- La Ley de Inclusión para las Personas con Discapacidad en Chiapas, promulgada en 2015, continúa sin aplicarse de manera integral, una situación que mantiene a miles de personas en condiciones de desigualdad y limita su acceso pleno a derechos básicos
Cinthia Ruiz / Diario de Chiapas
A casi diez años de su aprobación, la Ley de Inclusión para las Personas con Discapacidad en Chiapas, promulgada en 2015, continúa sin aplicarse de manera integral, una situación que mantiene a miles de personas en condiciones de desigualdad y limita su acceso pleno a derechos básicos. En un contexto donde la inclusión se ha convertido en un tema central en la agenda pública, esta omisión representa uno de los principales retos sociales del estado.
En entrevista, la diputada Luz María Moreno enfatizó la urgencia de contar con el reglamento de dicha ley, un instrumento indispensable para que su contenido pueda traducirse en acciones concretas. Sin este reglamento, explicó, la legislación permanece incompleta y carece de fuerza obligatoria para los municipios, que son la primera instancia de contacto con la ciudadanía.
La legisladora advirtió que la falta de aplicación plena impide que los ayuntamientos estén obligados a crear consejos municipales y áreas especializadas de atención a personas con discapacidad, lo que provoca una atención fragmentada, insuficiente o inexistente en muchas localidades. Esta situación genera una brecha entre municipios, donde el acceso a servicios y apoyos depende más de la voluntad política que de un marco legal claro.
En la actualidad, la ausencia de estructuras municipales especializadas impacta directamente en áreas fundamentales como la movilidad urbana, el acceso a edificios públicos, la educación, la salud y el empleo. Para las personas con discapacidad y sus familias, esto se traduce en obstáculos cotidianos que limitan su participación social y económica, reforzando la exclusión.
Moreno subrayó que activar la Ley de Inclusión no solo es una obligación legal, sino un compromiso ético y social. Contar con el reglamento permitiría establecer responsabilidades, mecanismos de seguimiento y coordinación entre el estado y los municipios, además de garantizar espacios de participación donde las propias personas con discapacidad puedan incidir en las decisiones que afectan su vida diaria.

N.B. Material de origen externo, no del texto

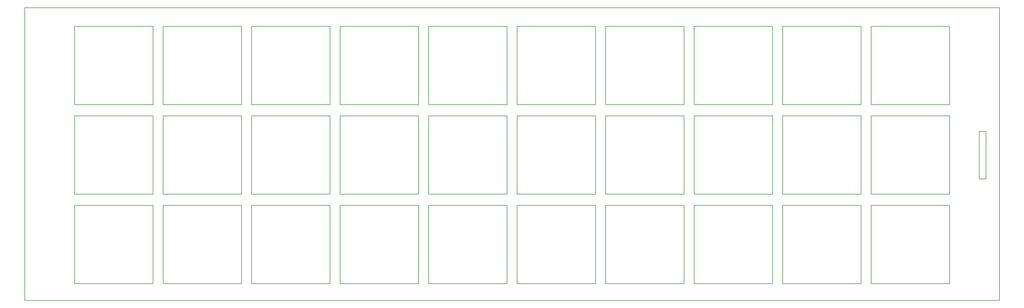
<source format=gko>
G04 Layer: BoardOutlineLayer*
G04 EasyEDA v6.5.34, 2023-08-21 18:11:39*
G04 608ff240a59a44e5951e210445872dab,5a6b42c53f6a479593ecc07194224c93,10*
G04 Gerber Generator version 0.2*
G04 Scale: 100 percent, Rotated: No, Reflected: No *
G04 Dimensions in millimeters *
G04 leading zeros omitted , absolute positions ,4 integer and 5 decimal *
%FSLAX45Y45*%
%MOMM*%

%ADD10C,0.2540*%
D10*
X2032000Y13296900D02*
G01*
X46228000Y13296900D01*
X46227908Y0D01*
X2031994Y0D01*
X2032000Y13296900D01*
X4292600Y12446000D02*
G01*
X4292600Y8890000D01*
X4292600Y8890000D02*
G01*
X7848600Y8890000D01*
X7848600Y8890000D02*
G01*
X7848600Y12446000D01*
X7848600Y12446000D02*
G01*
X4292600Y12446000D01*
X8305800Y12446000D02*
G01*
X8305800Y8890000D01*
X8305800Y8890000D02*
G01*
X11861800Y8890000D01*
X11861800Y8890000D02*
G01*
X11861800Y12446000D01*
X11861800Y12446000D02*
G01*
X8305800Y12446000D01*
X12319000Y12446000D02*
G01*
X12319000Y8890000D01*
X12319000Y8890000D02*
G01*
X15875000Y8890000D01*
X15875000Y8890000D02*
G01*
X15875000Y12446000D01*
X15875000Y12446000D02*
G01*
X12319000Y12446000D01*
X16332200Y12446000D02*
G01*
X16332200Y8890000D01*
X16332200Y8890000D02*
G01*
X19888200Y8890000D01*
X19888200Y8890000D02*
G01*
X19888200Y12446000D01*
X19888200Y12446000D02*
G01*
X16332200Y12446000D01*
X20345400Y12446000D02*
G01*
X20345400Y8890000D01*
X20345400Y8890000D02*
G01*
X23901400Y8890000D01*
X23901400Y8890000D02*
G01*
X23901400Y12446000D01*
X23901400Y12446000D02*
G01*
X20345400Y12446000D01*
X24358600Y12446000D02*
G01*
X24358600Y8890000D01*
X24358600Y8890000D02*
G01*
X27914600Y8890000D01*
X27914600Y8890000D02*
G01*
X27914600Y12446000D01*
X27914600Y12446000D02*
G01*
X24358600Y12446000D01*
X28371800Y12446000D02*
G01*
X28371800Y8890000D01*
X28371800Y8890000D02*
G01*
X31927800Y8890000D01*
X31927800Y8890000D02*
G01*
X31927800Y12446000D01*
X31927800Y12446000D02*
G01*
X28371800Y12446000D01*
X32385000Y12446000D02*
G01*
X32385000Y8890000D01*
X32385000Y8890000D02*
G01*
X35941000Y8890000D01*
X35941000Y8890000D02*
G01*
X35941000Y12446000D01*
X35941000Y12446000D02*
G01*
X32385000Y12446000D01*
X36398200Y12446000D02*
G01*
X36398200Y8890000D01*
X36398200Y8890000D02*
G01*
X39954200Y8890000D01*
X39954200Y8890000D02*
G01*
X39954200Y12446000D01*
X39954200Y12446000D02*
G01*
X36398200Y12446000D01*
X40411400Y12446000D02*
G01*
X40411400Y8890000D01*
X40411400Y8890000D02*
G01*
X43967400Y8890000D01*
X43967400Y8890000D02*
G01*
X43967400Y12446000D01*
X43967400Y12446000D02*
G01*
X40411400Y12446000D01*
X4292600Y8382000D02*
G01*
X4292600Y4826000D01*
X4292600Y4826000D02*
G01*
X7848600Y4826000D01*
X7848600Y4826000D02*
G01*
X7848600Y8382000D01*
X7848600Y8382000D02*
G01*
X4292600Y8382000D01*
X8305800Y8382000D02*
G01*
X8305800Y4826000D01*
X8305800Y4826000D02*
G01*
X11861800Y4826000D01*
X11861800Y4826000D02*
G01*
X11861800Y8382000D01*
X11861800Y8382000D02*
G01*
X8305800Y8382000D01*
X12319000Y8382000D02*
G01*
X12319000Y4826000D01*
X12319000Y4826000D02*
G01*
X15875000Y4826000D01*
X15875000Y4826000D02*
G01*
X15875000Y8382000D01*
X15875000Y8382000D02*
G01*
X12319000Y8382000D01*
X16332200Y8382000D02*
G01*
X16332200Y4826000D01*
X16332200Y4826000D02*
G01*
X19888200Y4826000D01*
X19888200Y4826000D02*
G01*
X19888200Y8382000D01*
X19888200Y8382000D02*
G01*
X16332200Y8382000D01*
X20345400Y8382000D02*
G01*
X20345400Y4826000D01*
X20345400Y4826000D02*
G01*
X23901400Y4826000D01*
X23901400Y4826000D02*
G01*
X23901400Y8382000D01*
X23901400Y8382000D02*
G01*
X20345400Y8382000D01*
X24358600Y8382000D02*
G01*
X24358600Y4826000D01*
X24358600Y4826000D02*
G01*
X27914600Y4826000D01*
X27914600Y4826000D02*
G01*
X27914600Y8382000D01*
X27914600Y8382000D02*
G01*
X24358600Y8382000D01*
X28371800Y8382000D02*
G01*
X28371800Y4826000D01*
X28371800Y4826000D02*
G01*
X31927800Y4826000D01*
X31927800Y4826000D02*
G01*
X31927800Y8382000D01*
X31927800Y8382000D02*
G01*
X28371800Y8382000D01*
X32385000Y8382000D02*
G01*
X32385000Y4826000D01*
X32385000Y4826000D02*
G01*
X35941000Y4826000D01*
X35941000Y4826000D02*
G01*
X35941000Y8382000D01*
X35941000Y8382000D02*
G01*
X32385000Y8382000D01*
X36398200Y8382000D02*
G01*
X36398200Y4826000D01*
X36398200Y4826000D02*
G01*
X39954200Y4826000D01*
X39954200Y4826000D02*
G01*
X39954200Y8382000D01*
X39954200Y8382000D02*
G01*
X36398200Y8382000D01*
X40411400Y8382000D02*
G01*
X40411400Y4826000D01*
X40411400Y4826000D02*
G01*
X43967400Y4826000D01*
X43967400Y4826000D02*
G01*
X43967400Y8382000D01*
X43967400Y8382000D02*
G01*
X40411400Y8382000D01*
X4292600Y4318000D02*
G01*
X4292600Y762000D01*
X4292600Y762000D02*
G01*
X7848600Y762000D01*
X7848600Y762000D02*
G01*
X7848600Y4318000D01*
X7848600Y4318000D02*
G01*
X4292600Y4318000D01*
X8305800Y4318000D02*
G01*
X8305800Y762000D01*
X8305800Y762000D02*
G01*
X11861800Y762000D01*
X11861800Y762000D02*
G01*
X11861800Y4318000D01*
X11861800Y4318000D02*
G01*
X8305800Y4318000D01*
X12319000Y4318000D02*
G01*
X12319000Y762000D01*
X12319000Y762000D02*
G01*
X15875000Y762000D01*
X15875000Y762000D02*
G01*
X15875000Y4318000D01*
X15875000Y4318000D02*
G01*
X12319000Y4318000D01*
X16332200Y4318000D02*
G01*
X16332200Y762000D01*
X16332200Y762000D02*
G01*
X19888200Y762000D01*
X19888200Y762000D02*
G01*
X19888200Y4318000D01*
X19888200Y4318000D02*
G01*
X16332200Y4318000D01*
X20345400Y4318000D02*
G01*
X20345400Y762000D01*
X20345400Y762000D02*
G01*
X23901400Y762000D01*
X23901400Y762000D02*
G01*
X23901400Y4318000D01*
X23901400Y4318000D02*
G01*
X20345400Y4318000D01*
X24358600Y4318000D02*
G01*
X24358600Y762000D01*
X24358600Y762000D02*
G01*
X27914600Y762000D01*
X27914600Y762000D02*
G01*
X27914600Y4318000D01*
X27914600Y4318000D02*
G01*
X24358600Y4318000D01*
X28371800Y4318000D02*
G01*
X28371800Y762000D01*
X28371800Y762000D02*
G01*
X31927800Y762000D01*
X31927800Y762000D02*
G01*
X31927800Y4318000D01*
X31927800Y4318000D02*
G01*
X28371800Y4318000D01*
X32385000Y4318000D02*
G01*
X32385000Y762000D01*
X32385000Y762000D02*
G01*
X35941000Y762000D01*
X35941000Y762000D02*
G01*
X35941000Y4318000D01*
X35941000Y4318000D02*
G01*
X32385000Y4318000D01*
X36398200Y4318000D02*
G01*
X36398200Y762000D01*
X36398200Y762000D02*
G01*
X39954200Y762000D01*
X39954200Y762000D02*
G01*
X39954200Y4318000D01*
X39954200Y4318000D02*
G01*
X36398200Y4318000D01*
X40411400Y4318000D02*
G01*
X40411400Y762000D01*
X40411400Y762000D02*
G01*
X43967400Y762000D01*
X43967400Y762000D02*
G01*
X43967400Y4318000D01*
X43967400Y4318000D02*
G01*
X40411400Y4318000D01*
X45313508Y7683489D02*
G01*
X45313508Y5524489D01*
X45313508Y5524489D02*
G01*
X45618308Y5524489D01*
X45618308Y5524489D02*
G01*
X45618308Y7683489D01*
X45618308Y7683489D02*
G01*
X45313508Y7683489D01*

%LPD*%
M02*

</source>
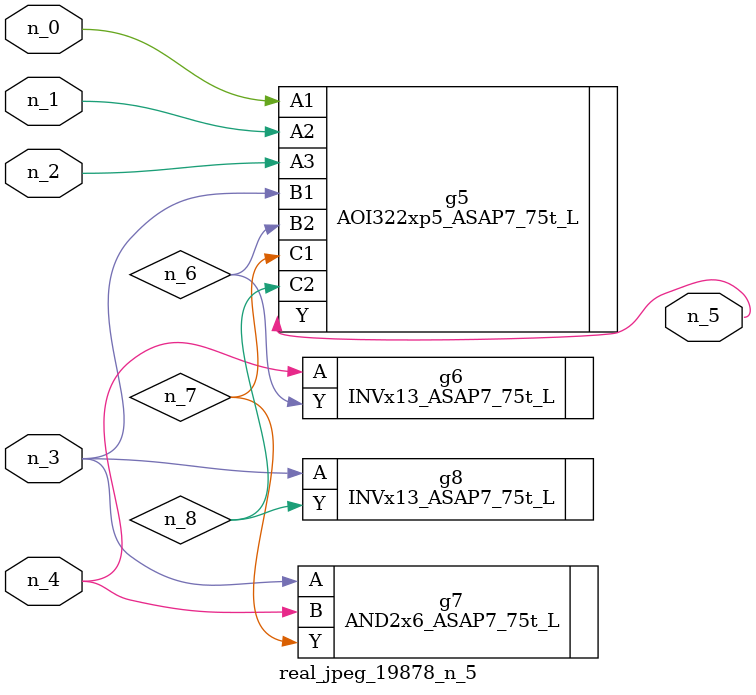
<source format=v>
module real_jpeg_19878_n_5 (n_4, n_0, n_1, n_2, n_3, n_5);

input n_4;
input n_0;
input n_1;
input n_2;
input n_3;

output n_5;

wire n_8;
wire n_6;
wire n_7;

AOI322xp5_ASAP7_75t_L g5 ( 
.A1(n_0),
.A2(n_1),
.A3(n_2),
.B1(n_3),
.B2(n_6),
.C1(n_7),
.C2(n_8),
.Y(n_5)
);

AND2x6_ASAP7_75t_L g7 ( 
.A(n_3),
.B(n_4),
.Y(n_7)
);

INVx13_ASAP7_75t_L g8 ( 
.A(n_3),
.Y(n_8)
);

INVx13_ASAP7_75t_L g6 ( 
.A(n_4),
.Y(n_6)
);


endmodule
</source>
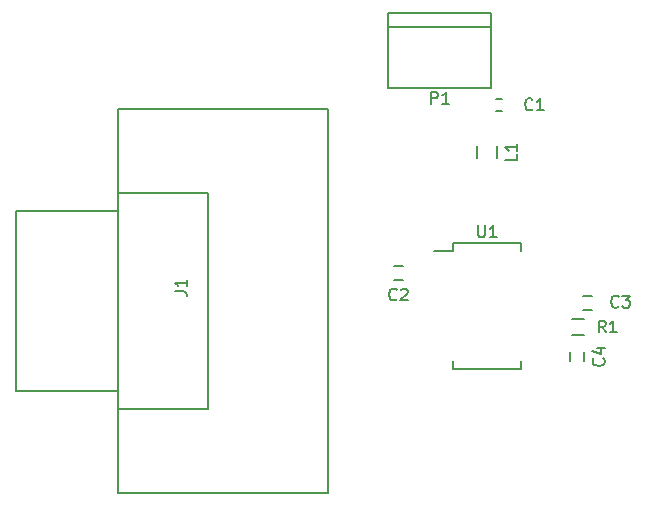
<source format=gto>
G04 #@! TF.FileFunction,Legend,Top*
%FSLAX46Y46*%
G04 Gerber Fmt 4.6, Leading zero omitted, Abs format (unit mm)*
G04 Created by KiCad (PCBNEW 4.0.2-stable) date Wed 04 May 2016 04:46:57 PM EDT*
%MOMM*%
G01*
G04 APERTURE LIST*
%ADD10C,0.100000*%
%ADD11C,0.150000*%
G04 APERTURE END LIST*
D10*
D11*
X162250000Y-77525000D02*
X161750000Y-77525000D01*
X161750000Y-78475000D02*
X162250000Y-78475000D01*
X153850000Y-92800000D02*
X153150000Y-92800000D01*
X153150000Y-91600000D02*
X153850000Y-91600000D01*
X169850000Y-95400000D02*
X169150000Y-95400000D01*
X169150000Y-94200000D02*
X169850000Y-94200000D01*
X169200000Y-98950000D02*
X169200000Y-99650000D01*
X168000000Y-99650000D02*
X168000000Y-98950000D01*
X147556000Y-110859000D02*
X147556000Y-78347000D01*
X147556000Y-78347000D02*
X129776000Y-78347000D01*
X129776000Y-78347000D02*
X129776000Y-110859000D01*
X129776000Y-110859000D02*
X147556000Y-110859000D01*
X129776000Y-103747000D02*
X137396000Y-103747000D01*
X137396000Y-103747000D02*
X137396000Y-85459000D01*
X137396000Y-85459000D02*
X129776000Y-85459000D01*
X129776000Y-102223000D02*
X121140000Y-102223000D01*
X121140000Y-102223000D02*
X121140000Y-86983000D01*
X121140000Y-86983000D02*
X129776000Y-86983000D01*
X161850000Y-82500000D02*
X161850000Y-81500000D01*
X160150000Y-81500000D02*
X160150000Y-82500000D01*
X161350900Y-70182540D02*
X152650900Y-70182540D01*
X161350900Y-76587540D02*
X152650900Y-76587540D01*
X152650900Y-76587540D02*
X152650900Y-70182540D01*
X152650900Y-71412540D02*
X161350900Y-71412540D01*
X161350900Y-70182540D02*
X161350900Y-76587540D01*
X158125000Y-89675000D02*
X158125000Y-90325000D01*
X163875000Y-89675000D02*
X163875000Y-90325000D01*
X163875000Y-100325000D02*
X163875000Y-99675000D01*
X158125000Y-100325000D02*
X158125000Y-99675000D01*
X158125000Y-89675000D02*
X163875000Y-89675000D01*
X158125000Y-100325000D02*
X163875000Y-100325000D01*
X158125000Y-90325000D02*
X156525000Y-90325000D01*
X169200000Y-97475000D02*
X168200000Y-97475000D01*
X168200000Y-96125000D02*
X169200000Y-96125000D01*
X164833334Y-78357143D02*
X164785715Y-78404762D01*
X164642858Y-78452381D01*
X164547620Y-78452381D01*
X164404762Y-78404762D01*
X164309524Y-78309524D01*
X164261905Y-78214286D01*
X164214286Y-78023810D01*
X164214286Y-77880952D01*
X164261905Y-77690476D01*
X164309524Y-77595238D01*
X164404762Y-77500000D01*
X164547620Y-77452381D01*
X164642858Y-77452381D01*
X164785715Y-77500000D01*
X164833334Y-77547619D01*
X165785715Y-78452381D02*
X165214286Y-78452381D01*
X165500000Y-78452381D02*
X165500000Y-77452381D01*
X165404762Y-77595238D01*
X165309524Y-77690476D01*
X165214286Y-77738095D01*
X153333334Y-94457143D02*
X153285715Y-94504762D01*
X153142858Y-94552381D01*
X153047620Y-94552381D01*
X152904762Y-94504762D01*
X152809524Y-94409524D01*
X152761905Y-94314286D01*
X152714286Y-94123810D01*
X152714286Y-93980952D01*
X152761905Y-93790476D01*
X152809524Y-93695238D01*
X152904762Y-93600000D01*
X153047620Y-93552381D01*
X153142858Y-93552381D01*
X153285715Y-93600000D01*
X153333334Y-93647619D01*
X153714286Y-93647619D02*
X153761905Y-93600000D01*
X153857143Y-93552381D01*
X154095239Y-93552381D01*
X154190477Y-93600000D01*
X154238096Y-93647619D01*
X154285715Y-93742857D01*
X154285715Y-93838095D01*
X154238096Y-93980952D01*
X153666667Y-94552381D01*
X154285715Y-94552381D01*
X172133334Y-95057143D02*
X172085715Y-95104762D01*
X171942858Y-95152381D01*
X171847620Y-95152381D01*
X171704762Y-95104762D01*
X171609524Y-95009524D01*
X171561905Y-94914286D01*
X171514286Y-94723810D01*
X171514286Y-94580952D01*
X171561905Y-94390476D01*
X171609524Y-94295238D01*
X171704762Y-94200000D01*
X171847620Y-94152381D01*
X171942858Y-94152381D01*
X172085715Y-94200000D01*
X172133334Y-94247619D01*
X172466667Y-94152381D02*
X173085715Y-94152381D01*
X172752381Y-94533333D01*
X172895239Y-94533333D01*
X172990477Y-94580952D01*
X173038096Y-94628571D01*
X173085715Y-94723810D01*
X173085715Y-94961905D01*
X173038096Y-95057143D01*
X172990477Y-95104762D01*
X172895239Y-95152381D01*
X172609524Y-95152381D01*
X172514286Y-95104762D01*
X172466667Y-95057143D01*
X170857143Y-99466666D02*
X170904762Y-99514285D01*
X170952381Y-99657142D01*
X170952381Y-99752380D01*
X170904762Y-99895238D01*
X170809524Y-99990476D01*
X170714286Y-100038095D01*
X170523810Y-100085714D01*
X170380952Y-100085714D01*
X170190476Y-100038095D01*
X170095238Y-99990476D01*
X170000000Y-99895238D01*
X169952381Y-99752380D01*
X169952381Y-99657142D01*
X170000000Y-99514285D01*
X170047619Y-99466666D01*
X170285714Y-98609523D02*
X170952381Y-98609523D01*
X169904762Y-98847619D02*
X170619048Y-99085714D01*
X170619048Y-98466666D01*
X134562381Y-93793333D02*
X135276667Y-93793333D01*
X135419524Y-93840953D01*
X135514762Y-93936191D01*
X135562381Y-94079048D01*
X135562381Y-94174286D01*
X135562381Y-92793333D02*
X135562381Y-93364762D01*
X135562381Y-93079048D02*
X134562381Y-93079048D01*
X134705238Y-93174286D01*
X134800476Y-93269524D01*
X134848095Y-93364762D01*
X163552381Y-82166666D02*
X163552381Y-82642857D01*
X162552381Y-82642857D01*
X163552381Y-81309523D02*
X163552381Y-81880952D01*
X163552381Y-81595238D02*
X162552381Y-81595238D01*
X162695238Y-81690476D01*
X162790476Y-81785714D01*
X162838095Y-81880952D01*
X156261905Y-77902381D02*
X156261905Y-76902381D01*
X156642858Y-76902381D01*
X156738096Y-76950000D01*
X156785715Y-76997619D01*
X156833334Y-77092857D01*
X156833334Y-77235714D01*
X156785715Y-77330952D01*
X156738096Y-77378571D01*
X156642858Y-77426190D01*
X156261905Y-77426190D01*
X157785715Y-77902381D02*
X157214286Y-77902381D01*
X157500000Y-77902381D02*
X157500000Y-76902381D01*
X157404762Y-77045238D01*
X157309524Y-77140476D01*
X157214286Y-77188095D01*
X160238095Y-88202381D02*
X160238095Y-89011905D01*
X160285714Y-89107143D01*
X160333333Y-89154762D01*
X160428571Y-89202381D01*
X160619048Y-89202381D01*
X160714286Y-89154762D01*
X160761905Y-89107143D01*
X160809524Y-89011905D01*
X160809524Y-88202381D01*
X161809524Y-89202381D02*
X161238095Y-89202381D01*
X161523809Y-89202381D02*
X161523809Y-88202381D01*
X161428571Y-88345238D01*
X161333333Y-88440476D01*
X161238095Y-88488095D01*
X171033334Y-97252381D02*
X170700000Y-96776190D01*
X170461905Y-97252381D02*
X170461905Y-96252381D01*
X170842858Y-96252381D01*
X170938096Y-96300000D01*
X170985715Y-96347619D01*
X171033334Y-96442857D01*
X171033334Y-96585714D01*
X170985715Y-96680952D01*
X170938096Y-96728571D01*
X170842858Y-96776190D01*
X170461905Y-96776190D01*
X171985715Y-97252381D02*
X171414286Y-97252381D01*
X171700000Y-97252381D02*
X171700000Y-96252381D01*
X171604762Y-96395238D01*
X171509524Y-96490476D01*
X171414286Y-96538095D01*
M02*

</source>
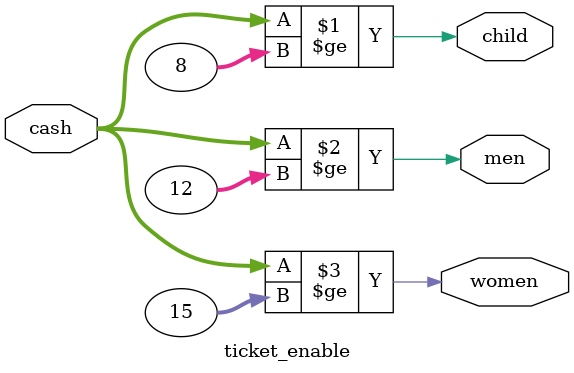
<source format=v>
module ticket_enable(
input[6:0] cash,
output wire child, men, women
);

assign child = (cash>=8);
assign men = (cash>=12);
assign women = (cash>=15);

endmodule 
</source>
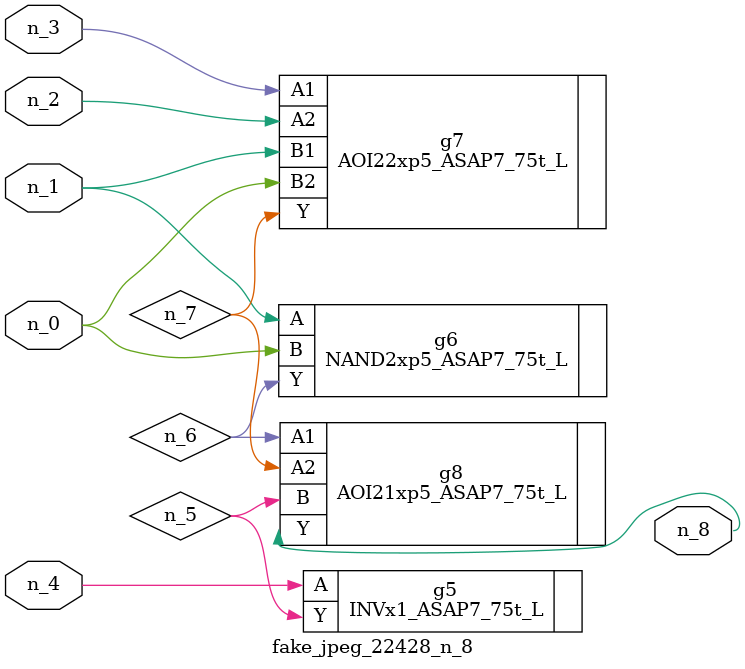
<source format=v>
module fake_jpeg_22428_n_8 (n_3, n_2, n_1, n_0, n_4, n_8);

input n_3;
input n_2;
input n_1;
input n_0;
input n_4;

output n_8;

wire n_6;
wire n_5;
wire n_7;

INVx1_ASAP7_75t_L g5 ( 
.A(n_4),
.Y(n_5)
);

NAND2xp5_ASAP7_75t_L g6 ( 
.A(n_1),
.B(n_0),
.Y(n_6)
);

AOI22xp5_ASAP7_75t_L g7 ( 
.A1(n_3),
.A2(n_2),
.B1(n_1),
.B2(n_0),
.Y(n_7)
);

AOI21xp5_ASAP7_75t_L g8 ( 
.A1(n_6),
.A2(n_7),
.B(n_5),
.Y(n_8)
);


endmodule
</source>
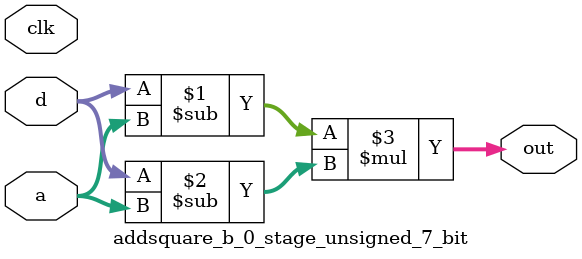
<source format=sv>
(* use_dsp = "yes" *) module addsquare_b_0_stage_unsigned_7_bit(
	input  [6:0] a,
	input  [6:0] d,
	output [6:0] out,
	input clk);

	assign out = (d - a) * (d - a);
endmodule

</source>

Desde una perspectiva actual, la inclusión no puede seguir siendo un tema secundario. En un estado como Chiapas, caracterizado por su diversidad cultural y social, avanzar hacia políticas públicas incluyentes significa apostar por un desarrollo más justo y equitativo. La implementación efectiva de la ley permitiría que los municipios cuenten con herramientas claras para diseñar programas, asignar recursos y capacitar personal especializado.
La diputada reiteró que el reto no es menor, pero sí urgente. Activar la Ley de Inclusión en los municipios representaría un paso decisivo para pasar del discurso a la acción, garantizar derechos y construir comunidades donde la discapacidad no sea sinónimo de exclusión. En el contexto actual, avanzar en esta agenda es clave para el presente y el futuro social de Chiapas.